I am an analytical person by nature. I am methodical and logical to the core. I am also, therefore, a bit of a skeptic. It occurred to me, once I had the distance to be at least somewhat more objective, that believing in God and the Bible was really just as arbitrary as believing in the Big Bang Theory, Darwin's Origin of the Species, Buddhism, Hinduism, New Age Existentialism, Mother Earth, Wicca, or...nothing. In other words, there was no real evidence that I could see that would compel me or anyone else to know for absolute certain that God and the Bible were more true than Buddha or Allah or a big purple unicorn standing in the corner.
"Evidence" is in the eye of the beholder. Many in the Christian world will point to all kinds of mysterious occurrences in life and the cosmos and say, "See? That's the hand of God." I don't see it that way. As I looked around at the world that surrounded me, and saw a combination of beauty and pain, loveliness and ugliness, love and hate, I knew that there was no clear sign pointing to God. At the same time, though, the other theories and beliefs and possible explanations for all that I could see in the world seemed...incomplete. In my mind, there were as many holes in science and religion as the nonbelievers would say there are in the simple explanation of God. But there was one thought that remained with me that I just couldn't shake off: this - all of this world in its beauty and glory and misery - did not just...happen.
For me, then, the conclusion was swift and simple - something bigger than me is behind all of this. I could not reconcile believing in nothing in my mind. That just wasn't possible for me. As a consequence of knowing that about myself - that I was not capable of believing in nothing and being peaceful with that - I chose to believe in God.

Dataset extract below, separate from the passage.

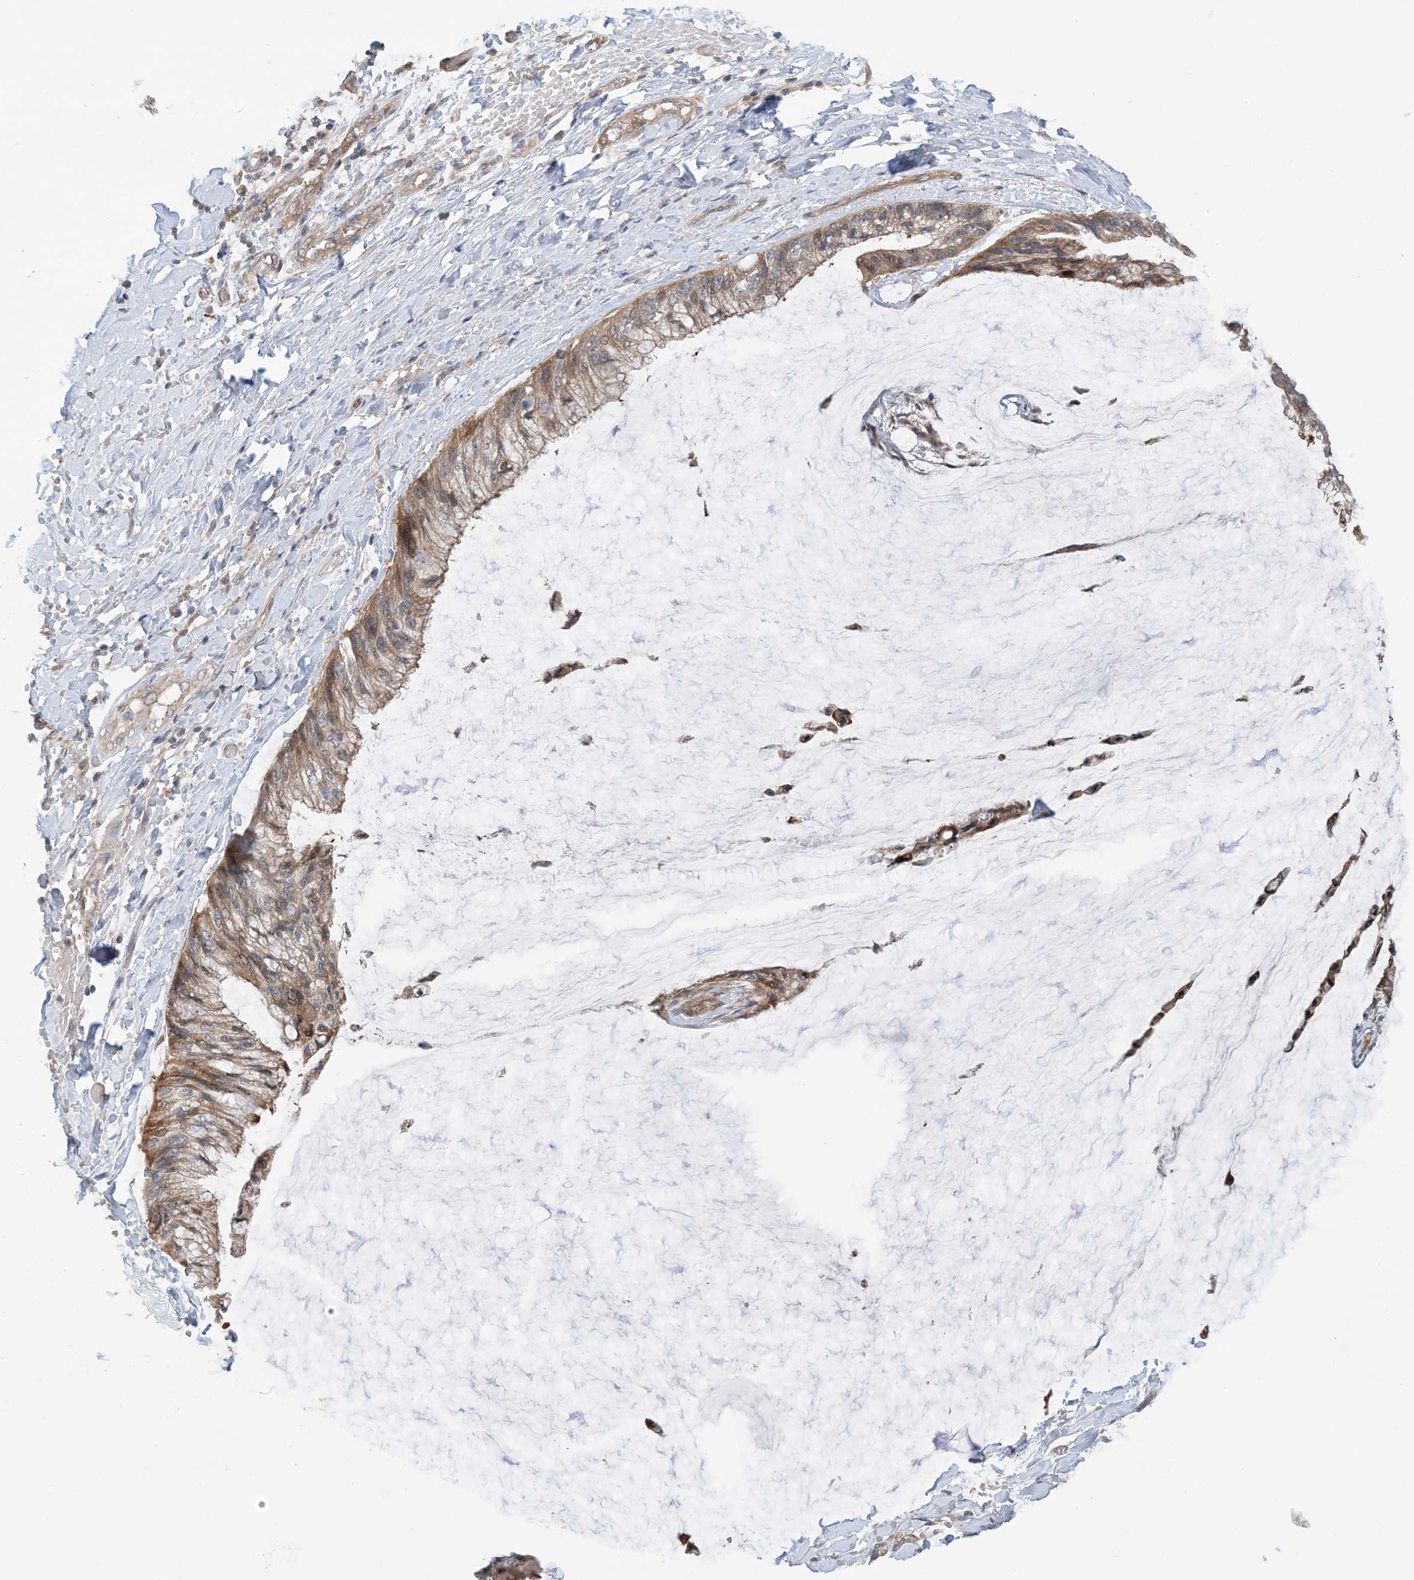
{"staining": {"intensity": "moderate", "quantity": ">75%", "location": "cytoplasmic/membranous"}, "tissue": "ovarian cancer", "cell_type": "Tumor cells", "image_type": "cancer", "snomed": [{"axis": "morphology", "description": "Cystadenocarcinoma, mucinous, NOS"}, {"axis": "topography", "description": "Ovary"}], "caption": "Ovarian cancer (mucinous cystadenocarcinoma) stained with a protein marker demonstrates moderate staining in tumor cells.", "gene": "WDR26", "patient": {"sex": "female", "age": 39}}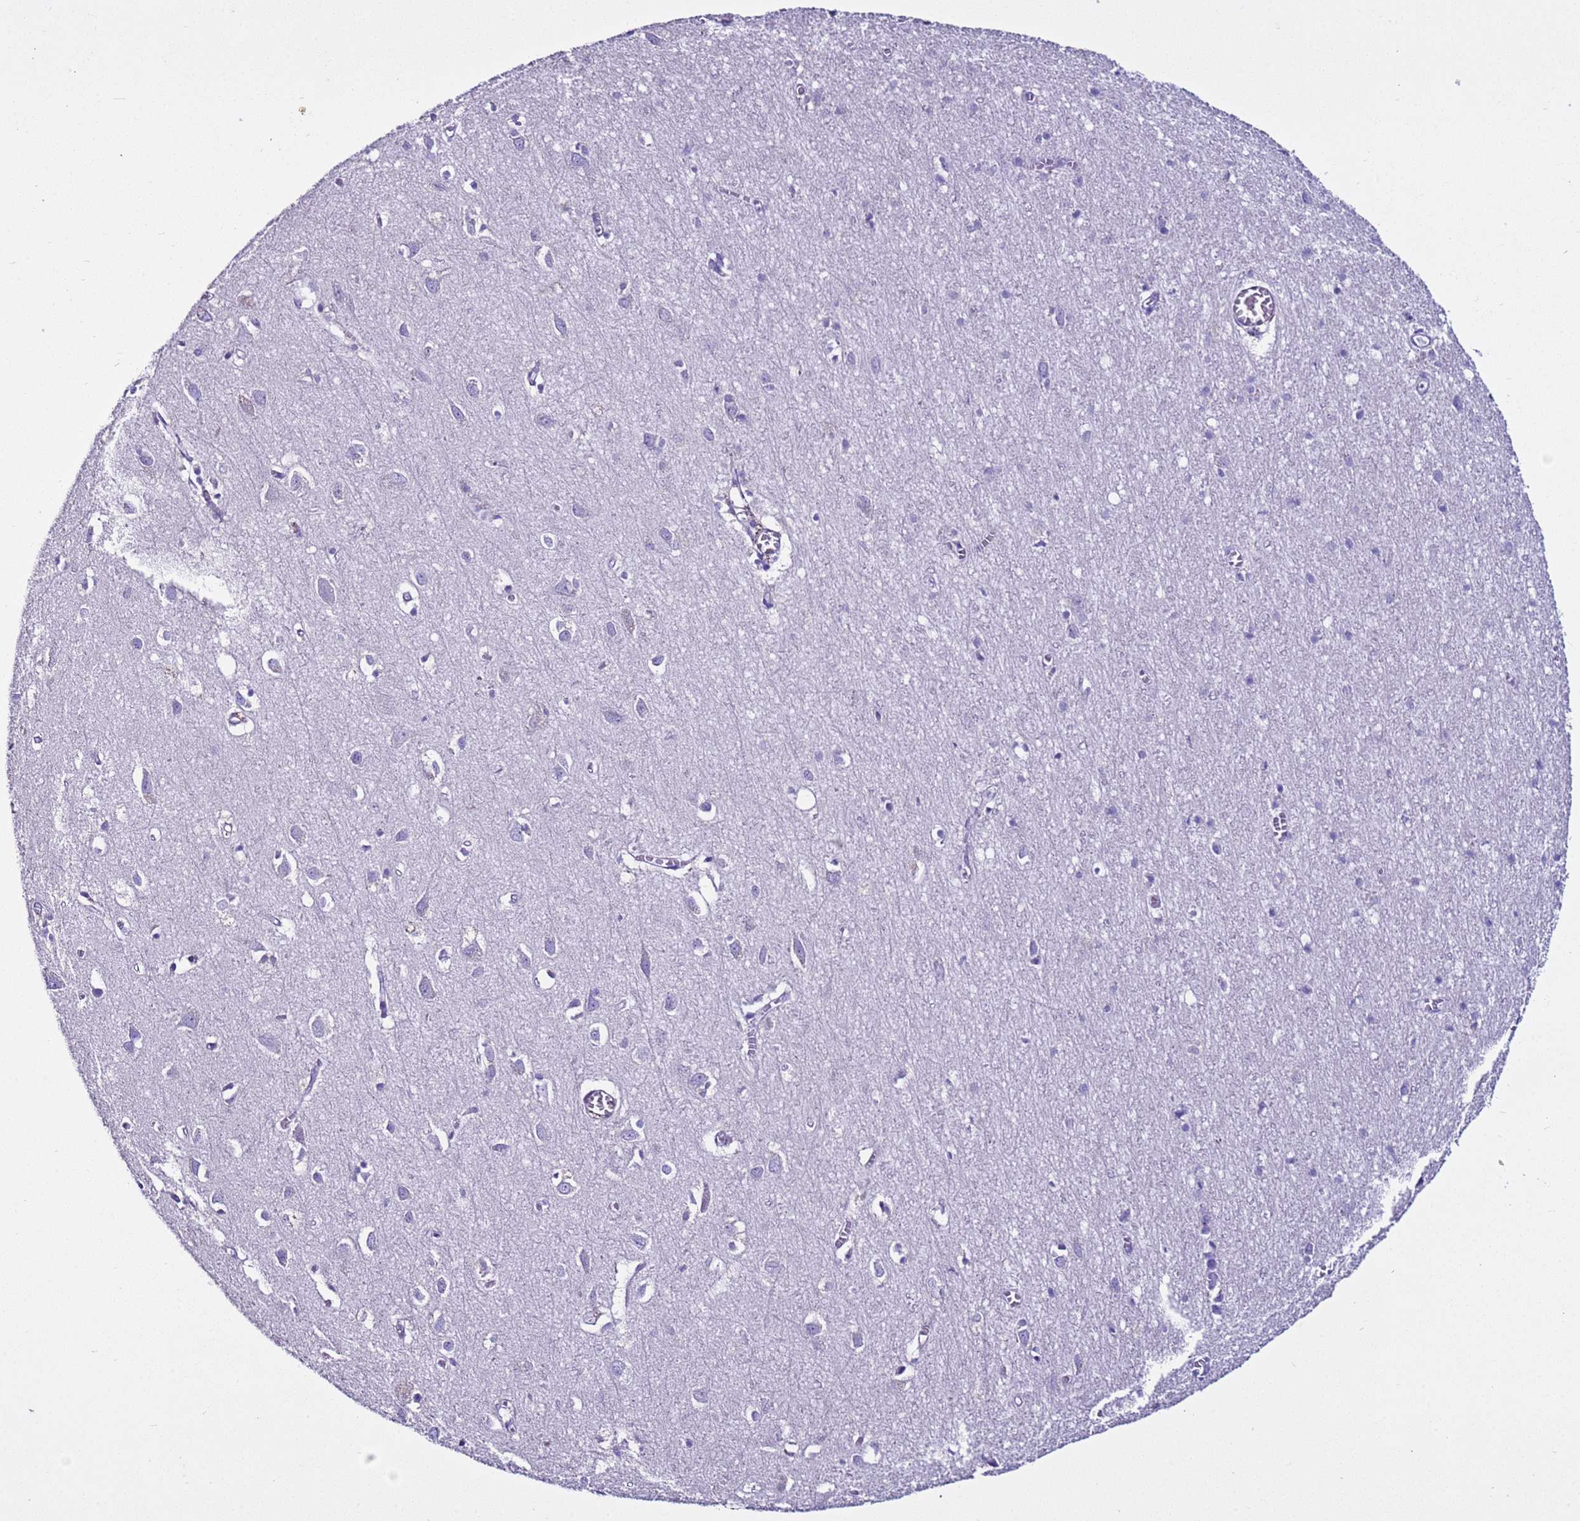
{"staining": {"intensity": "negative", "quantity": "none", "location": "none"}, "tissue": "cerebral cortex", "cell_type": "Endothelial cells", "image_type": "normal", "snomed": [{"axis": "morphology", "description": "Normal tissue, NOS"}, {"axis": "topography", "description": "Cerebral cortex"}], "caption": "Human cerebral cortex stained for a protein using immunohistochemistry reveals no expression in endothelial cells.", "gene": "LCMT1", "patient": {"sex": "female", "age": 64}}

And I do believe that belief is a choice; it isn't a feeling, and it isn't something that happens TO you. There may be influences on that choice, but it's a choice nonetheless. I am certain that there are many who would say that I was just not able to overcome my upbringing. Okay, fine. Believe that if you will. I don't like that because I feel like it does not give me the credit to have a brain and think on my own. Of course, we are all influenced by our upbringings, but at some point, in our adulthood, we have to take all of the experience and knowledge that we can gather and make up our own minds. My mind did not like the alternatives.
Believing in God makes me feel peaceful, and it gives me an enormous amount of freedom. I am now free to worry about all the little mundane things, as well as all the big decisions I need to make. If I had to worry about the mundane AND the big decisions AND wonder why/when/how this all happened, I would go insane.
So, I choose to believe in God. And I will not say that it is an act of faith because I am, in no way, a person of great faith. It just works for me. And I know that it is arbitrary, and I know that it seems simple-minded to some, but that won't change my mind. I do question the choice sometimes, because I am an analytical thinker, and I do feel, sometimes, that I might be just taking the easy way out. But that really isn't it at all. It is my attempt at reaching a logical conclusion about something that is totally illogical, and it works for me.